On 22/03/11 23:03, Stephen Allen wrote:
Hi Andy,
This is rather long email I'm afraid, but I've split it into two parts:
Parliament and TxTDB comments:
Very helpful indeed. I'll respond to the TxTDB part here -- the
pArliament description is interesting and helpful as to what you plan to
do and how you came to your design decisions.
TxTDB -----
It sounds like you may be describing shadow paging [1]. In shadow
paging, the basic idea is that any reader or writer gets a view onto
the data based on reachability from pointers in a particular root
block. Pages that are reachable from any live root block are never
modified. A vacuum process is required to collect the space from
blocks that are no longer reachable (the last reader out could do it
too). Updates to indexes must be treated in roughly the same way as
data pages, because they contain pointers to different data. If you
wrote each block to disk at commit time the system would belong to
the class of logless transaction systems (although a small log might
be needed to prevent partial updates to the root page pointers).
With a shadow paging system you also would not have to actually copy
the new pages back over top of the old ones.
-Stephen
[1] http://en.wikipedia.org/wiki/Shadow_paging
Sort of shadow paging - the Wikipedia page is describing shadow paging
where a new page is allocated with new page id, with the need to chase
back up any datastructre that refers to the page and change that (the
latter could be in-place or shadow'ed recursed). It requires data
structure involvement to chase the references.
I'm thinking of keeping the same page id, and the transactions have a
context that enables them to go to the right place place to find a given
page. The data structures referring to the block do not change; the
"get block 123" step carries out the looking for the right version.
The B+Tree code is already structured around "get block", "put block"
operations - one reason this new implementation was done, rather than
pick up an existing one.
http://www.sqlite.org/wal.html
Section "How WAL Works"
which isn't quite the same WAL as Wikipedia either. This WAL is a redo
log without change in-place as the transaction progresses.
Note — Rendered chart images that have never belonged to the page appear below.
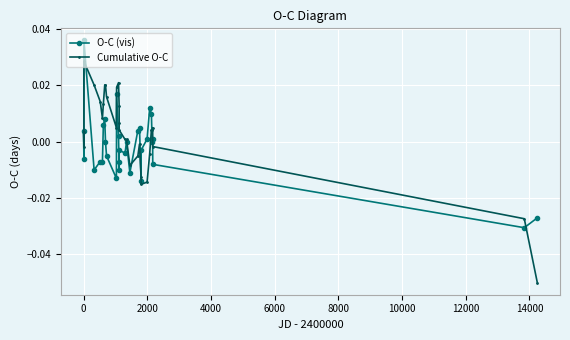

Reading right to left, list all the values displayed in this chart.

O-C (vis): -0.0	-0.0	-0.0	0.0	0.0	0.0	0.0	0.0	-0.0	-0.0	0.0	0.0	-0.0	0.0	-0.0	-0.0	-0.0	-0.0	0.0	0.0	-0.0	-0.0	-0.0	0.0	0.0	-0.0	-0.0	-0.0	0.0	-0.0	0.0
Cumulative O-C: -0.1	-0.0	-0.0	0.0	0.0	0.0	-0.0	-0.0	-0.0	-0.0	-0.0	-0.0	-0.0	0.0	0.0	0.0	0.0	0.0	0.0	0.0	0.0	0.0	0.0	0.0	0.0	0.0	0.0	0.0	0.0	-0.0	0.0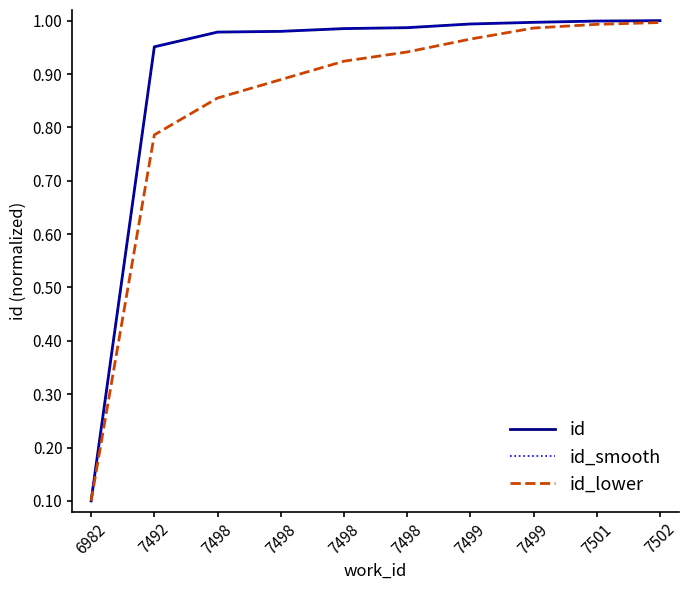

What is the minimum value shown in the chart?

0.1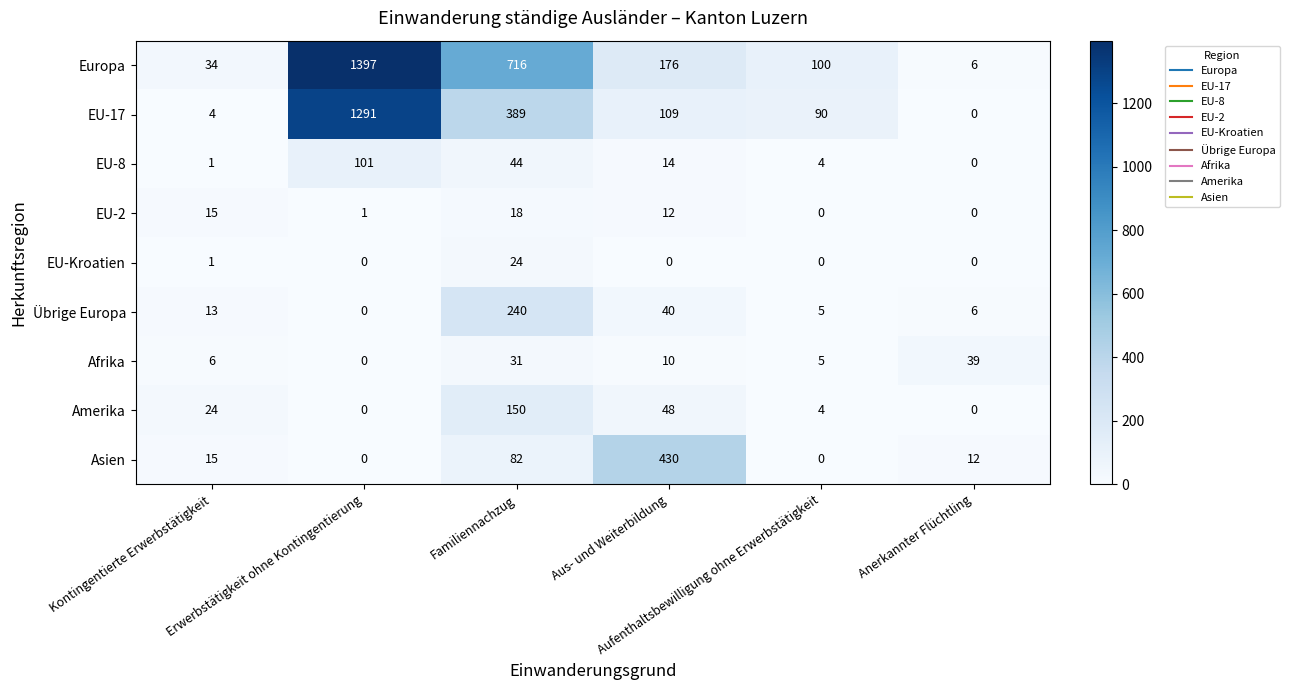

List the series in order of their peak value, lowest first.

EU-2, EU-Kroatien, Afrika, EU-8, Amerika, Übrige Europa, Asien, EU-17, Europa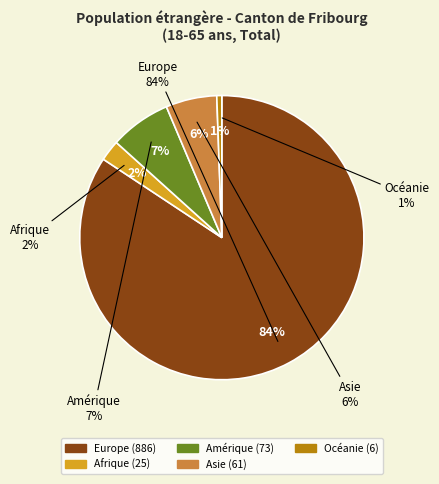

Is there a majority slice in this chart?

Yes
I hope that one form of compression for new blocks is to use a
block-type compressor so adding a triple to a index is not a copy of the
whole block, but just "shift-insert bytes ABC at offset 123, moving up
old bytes". Most changes in a B+Tree are on one block, not causing
block split or rebalancing. That level of compress takes the block
change down to about "insert triple" size, except there are multiple
indexes. TDB does not store a distinguished triple as such although one
index is considered "primary" but they are all cluster indexes at the
moment. Primary is just the one the code assumes exists and falls back
on although currently only total indexing is done so that never happens.
It would also be possible to reverse the whole thing - copy old data out
of the way and change in-place. That puts the I/O to the database on
the writer critical path, which is random access, whereas redo puts
append+sync on the log as the I/O on the writer critical path.
Andy